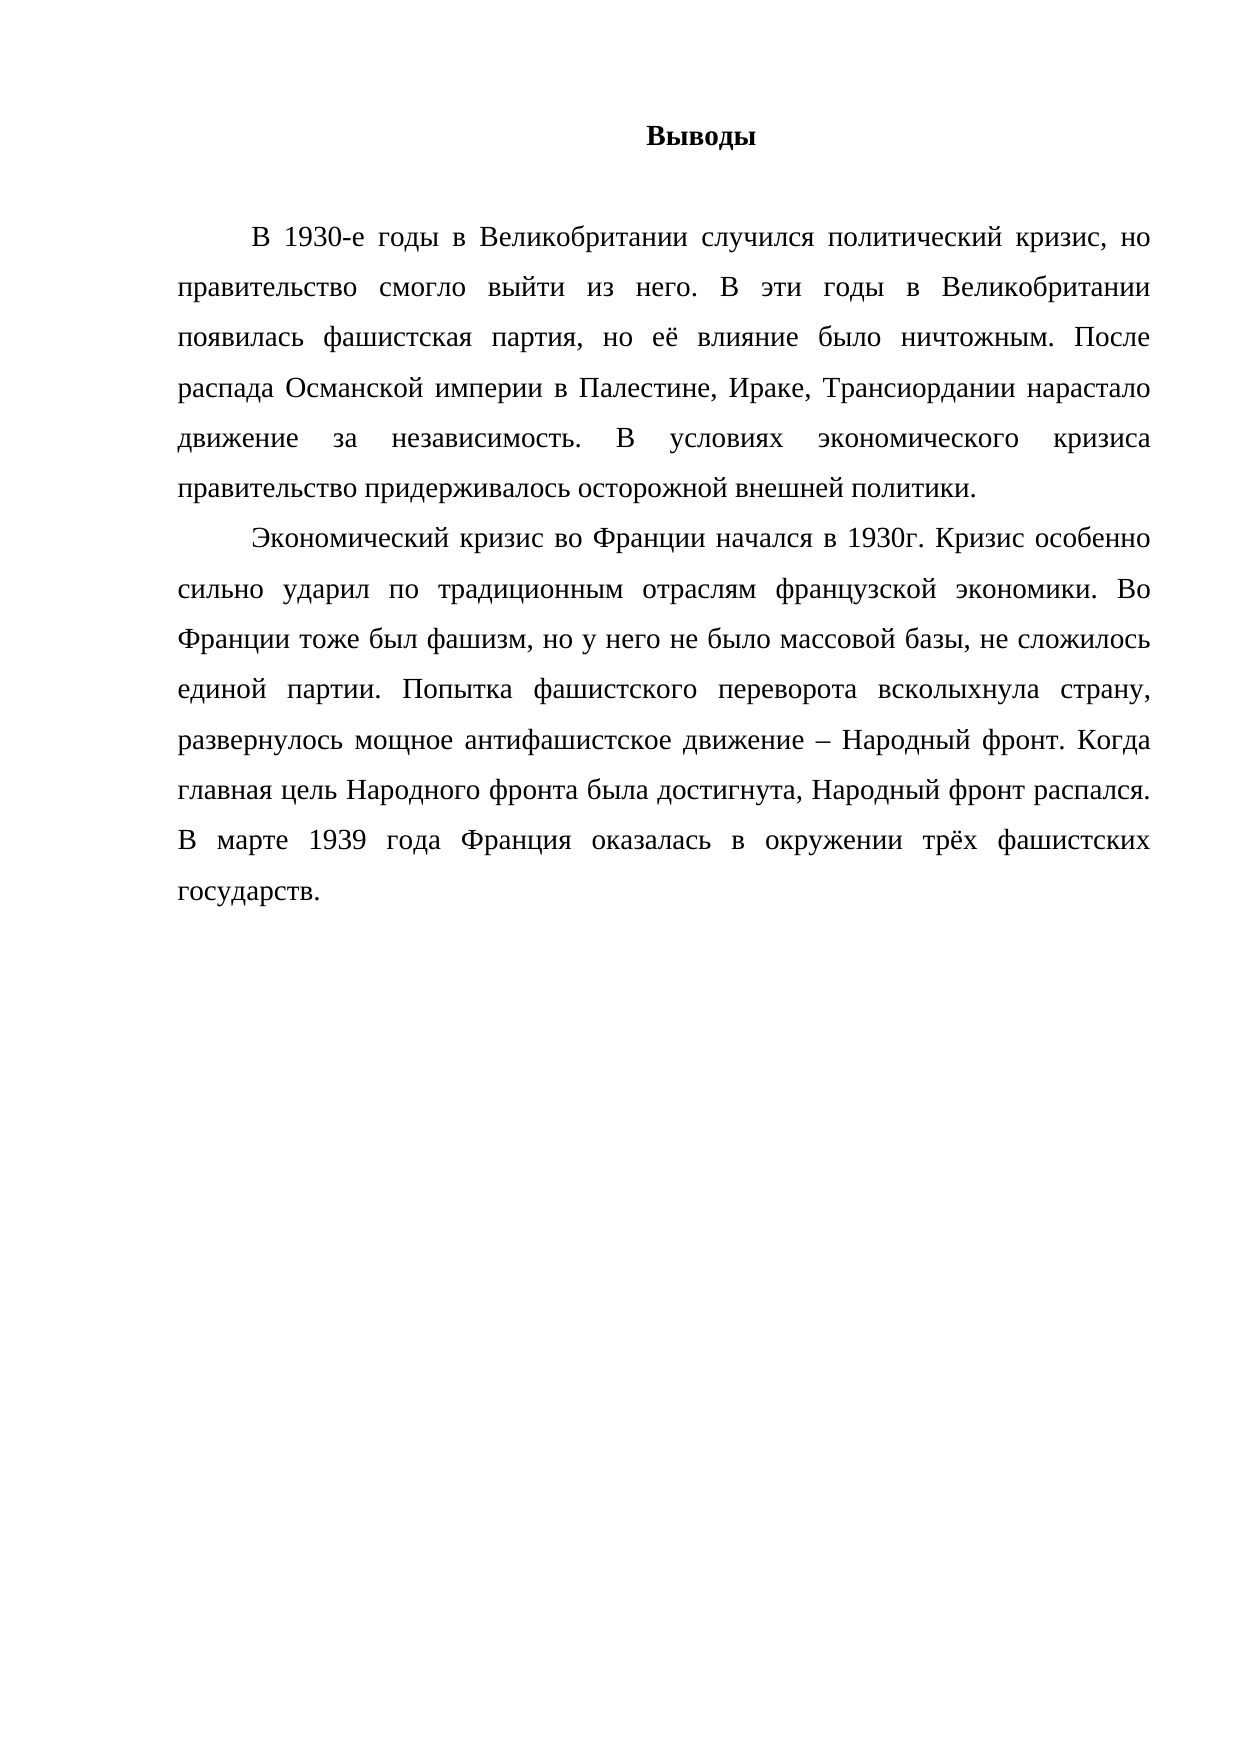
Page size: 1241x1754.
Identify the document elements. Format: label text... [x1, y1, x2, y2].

text Выводы [177, 118, 1152, 152]
text В 1930-е годы в Великобритании случился политический кризис, но правительство смогло выйти из него. В эти годы в Великобритании появилась фашистская партия, но её влияние было ничтожным. После распада Османской империи в Палестине, Ираке, Трансиордании нарастало движение за независимость. В условиях экономического кризиса правительство придерживалось осторожной внешней политики. [177, 219, 1152, 504]
text Экономический кризис во Франции начался в 1930г. Кризис особенно сильно ударил по традиционным отраслям французской экономики. Во Франции тоже был фашизм, но у него не было массовой базы, не сложилось единой партии. Попытка фашистского переворота всколыхнула страну, развернулось мощное антифашистское движение – Народный фронт. Когда главная цель Народного фронта была достигнута, Народный фронт распался. В марте 1939 года Франция оказалась в окружении трёх фашистских государств. [177, 521, 1152, 906]
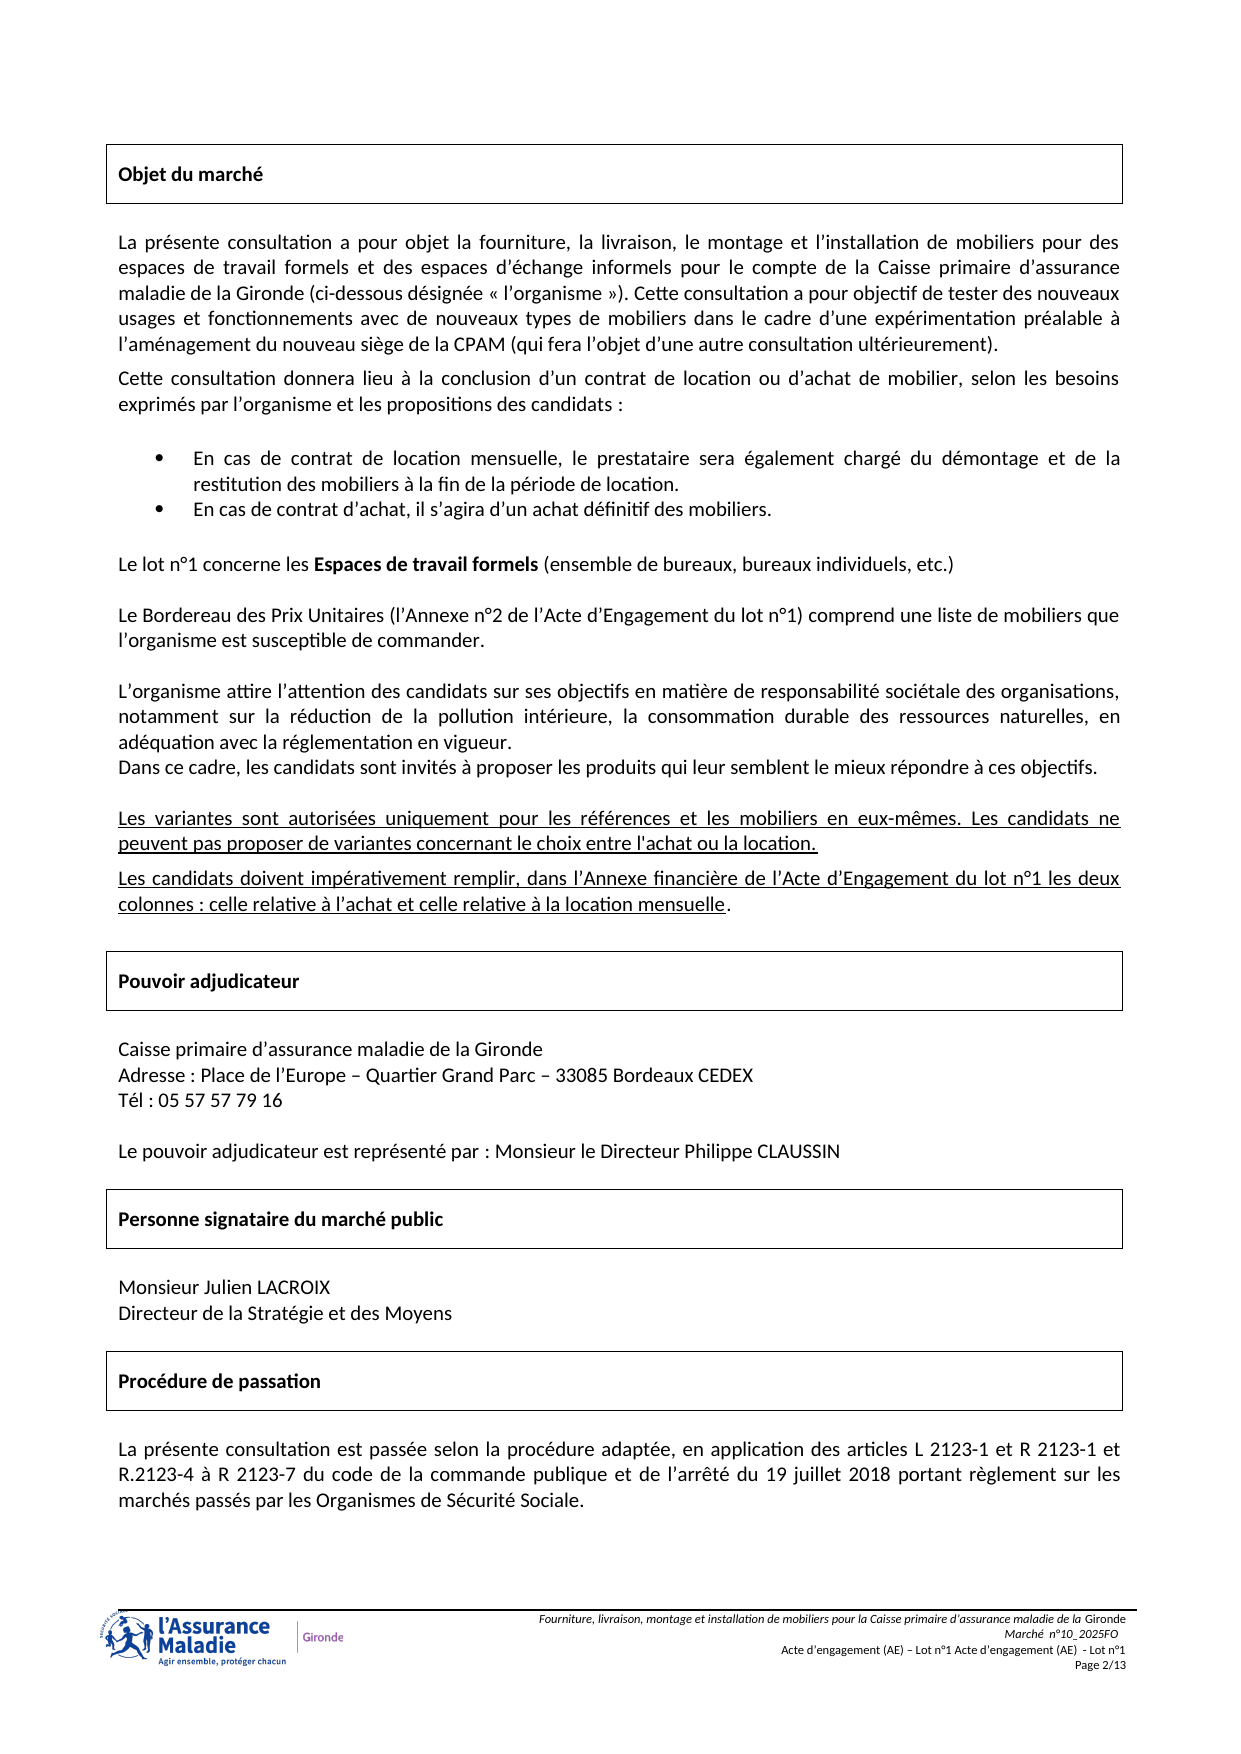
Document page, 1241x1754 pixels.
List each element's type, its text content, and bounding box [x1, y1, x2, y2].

text Dans ce cadre, les candidats sont invités à proposer les produits qui leur semblent le mieux répondre à ces objectifs. [118, 754, 1122, 780]
list En cas de contrat de location mensuelle, le prestataire sera également chargé du démontage et de la restitution des mobiliers à la fin de la période de location. [156, 446, 1122, 496]
picture [99, 1609, 344, 1666]
text Le lot n°1 concerne les Espaces de travail formels (ensemble de bureaux, bureaux individuels, etc.) [118, 551, 1122, 576]
table_header Personne signataire du marché public [107, 1190, 1122, 1248]
list En cas de contrat d’achat, il s’agira d’un achat définitif des mobiliers. [156, 496, 1122, 522]
text La présente consultation est passée selon la procédure adaptée, en application des articles L 2123-1 et R 2123-1 et R.2123-4 à R 2123-7 du code de la commande publique et de l’arrêté du 19 juillet 2018 portant règlement sur les marchés passés par les Organismes de Sécurité Sociale. [118, 1436, 1122, 1512]
text L’organisme attire l’attention des candidats sur ses objectifs en matière de responsabilité sociétale des organisations, notamment sur la réduction de la pollution intérieure, la consommation durable des ressources naturelles, en adéquation avec la réglementation en vigueur. [118, 678, 1122, 754]
text Tél : 05 57 57 79 16 [118, 1087, 1122, 1113]
text Adresse : Place de l’Europe – Quartier Grand Parc – 33085 Bordeaux CEDEX [118, 1062, 1122, 1087]
table_header Pouvoir adjudicateur [107, 952, 1122, 1010]
text Le pouvoir adjudicateur est représenté par : Monsieur le Directeur Philippe CLAUSSIN [118, 1138, 1122, 1163]
text Les candidats doivent impérativement remplir, dans l’Annexe financière de l’Acte d’Engagement du lot n°1 les deux colonnes : celle relative à l’achat et celle relative à la location mensuelle. [118, 865, 1122, 916]
text Cette consultation donnera lieu à la conclusion d’un contrat de location ou d’achat de mobilier, selon les besoins exprimés par l’organisme et les propositions des candidats : [118, 366, 1122, 416]
table_header Procédure de passation [107, 1352, 1122, 1410]
text Monsieur Julien LACROIX [118, 1274, 1122, 1300]
text Les variantes sont autorisées uniquement pour les références et les mobiliers en eux-mêmes. Les candidats ne peuvent pas proposer de variantes concernant le choix entre l'achat ou la location. [118, 805, 1122, 856]
text Le Bordereau des Prix Unitaires (l’Annexe n°2 de l’Acte d’Engagement du lot n°1) comprend une liste de mobiliers que l’organisme est susceptible de commander. [118, 602, 1122, 653]
text Directeur de la Stratégie et des Moyens [118, 1300, 1122, 1325]
table_header Objet du marché [107, 145, 1122, 203]
text La présente consultation a pour objet la fourniture, la livraison, le montage et l’installation de mobiliers pour des espaces de travail formels et des espaces d’échange informels pour le compte de la Caisse primaire d’assurance maladie de la Gironde (ci-dessous désignée « l’organisme »). Cette consultation a pour objectif de tester des nouveaux usages et fonctionnements avec de nouveaux types de mobiliers dans le cadre d’une expérimentation préalable à l’aménagement du nouveau siège de la CPAM (qui fera l’objet d’une autre consultation ultérieurement). [118, 229, 1122, 356]
text Caisse primaire d’assurance maladie de la Gironde [118, 1036, 1122, 1062]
■ ■ ■
> [What you have to do] All of the entries above should be duplicated exactly, except for the pictures.

> [Answer below]
Page size: 1241x1754.
Identify the document elements. Format: label text... [x1, y1, x2, y2].

text Выводы [177, 118, 1152, 152]
text В 1930-е годы в Великобритании случился политический кризис, но правительство смогло выйти из него. В эти годы в Великобритании появилась фашистская партия, но её влияние было ничтожным. После распада Османской империи в Палестине, Ираке, Трансиордании нарастало движение за независимость. В условиях экономического кризиса правительство придерживалось осторожной внешней политики. [177, 219, 1152, 504]
text Экономический кризис во Франции начался в 1930г. Кризис особенно сильно ударил по традиционным отраслям французской экономики. Во Франции тоже был фашизм, но у него не было массовой базы, не сложилось единой партии. Попытка фашистского переворота всколыхнула страну, развернулось мощное антифашистское движение – Народный фронт. Когда главная цель Народного фронта была достигнута, Народный фронт распался. В марте 1939 года Франция оказалась в окружении трёх фашистских государств. [177, 521, 1152, 906]
Document page, 1241x1754 pixels.
List each element's type, its text content, and bounding box [x1, y1, x2, y2].

text Dans ce cadre, les candidats sont invités à proposer les produits qui leur semblent le mieux répondre à ces objectifs. [118, 754, 1122, 780]
list En cas de contrat de location mensuelle, le prestataire sera également chargé du démontage et de la restitution des mobiliers à la fin de la période de location. [156, 446, 1122, 496]
picture [99, 1609, 344, 1666]
text Le lot n°1 concerne les Espaces de travail formels (ensemble de bureaux, bureaux individuels, etc.) [118, 551, 1122, 576]
table_header Personne signataire du marché public [107, 1190, 1122, 1248]
list En cas de contrat d’achat, il s’agira d’un achat définitif des mobiliers. [156, 496, 1122, 522]
text La présente consultation est passée selon la procédure adaptée, en application des articles L 2123-1 et R 2123-1 et R.2123-4 à R 2123-7 du code de la commande publique et de l’arrêté du 19 juillet 2018 portant règlement sur les marchés passés par les Organismes de Sécurité Sociale. [118, 1436, 1122, 1512]
text L’organisme attire l’attention des candidats sur ses objectifs en matière de responsabilité sociétale des organisations, notamment sur la réduction de la pollution intérieure, la consommation durable des ressources naturelles, en adéquation avec la réglementation en vigueur. [118, 678, 1122, 754]
text Tél : 05 57 57 79 16 [118, 1087, 1122, 1113]
text Adresse : Place de l’Europe – Quartier Grand Parc – 33085 Bordeaux CEDEX [118, 1062, 1122, 1087]
table_header Pouvoir adjudicateur [107, 952, 1122, 1010]
text Le pouvoir adjudicateur est représenté par : Monsieur le Directeur Philippe CLAUSSIN [118, 1138, 1122, 1163]
text Les candidats doivent impérativement remplir, dans l’Annexe financière de l’Acte d’Engagement du lot n°1 les deux colonnes : celle relative à l’achat et celle relative à la location mensuelle. [118, 865, 1122, 916]
text Cette consultation donnera lieu à la conclusion d’un contrat de location ou d’achat de mobilier, selon les besoins exprimés par l’organisme et les propositions des candidats : [118, 366, 1122, 416]
table_header Procédure de passation [107, 1352, 1122, 1410]
text Monsieur Julien LACROIX [118, 1274, 1122, 1300]
text Les variantes sont autorisées uniquement pour les références et les mobiliers en eux-mêmes. Les candidats ne peuvent pas proposer de variantes concernant le choix entre l'achat ou la location. [118, 805, 1122, 856]
text Le Bordereau des Prix Unitaires (l’Annexe n°2 de l’Acte d’Engagement du lot n°1) comprend une liste de mobiliers que l’organisme est susceptible de commander. [118, 602, 1122, 653]
text Directeur de la Stratégie et des Moyens [118, 1300, 1122, 1325]
table_header Objet du marché [107, 145, 1122, 203]
text La présente consultation a pour objet la fourniture, la livraison, le montage et l’installation de mobiliers pour des espaces de travail formels et des espaces d’échange informels pour le compte de la Caisse primaire d’assurance maladie de la Gironde (ci-dessous désignée « l’organisme »). Cette consultation a pour objectif de tester des nouveaux usages et fonctionnements avec de nouveaux types de mobiliers dans le cadre d’une expérimentation préalable à l’aménagement du nouveau siège de la CPAM (qui fera l’objet d’une autre consultation ultérieurement). [118, 229, 1122, 356]
text Caisse primaire d’assurance maladie de la Gironde [118, 1036, 1122, 1062]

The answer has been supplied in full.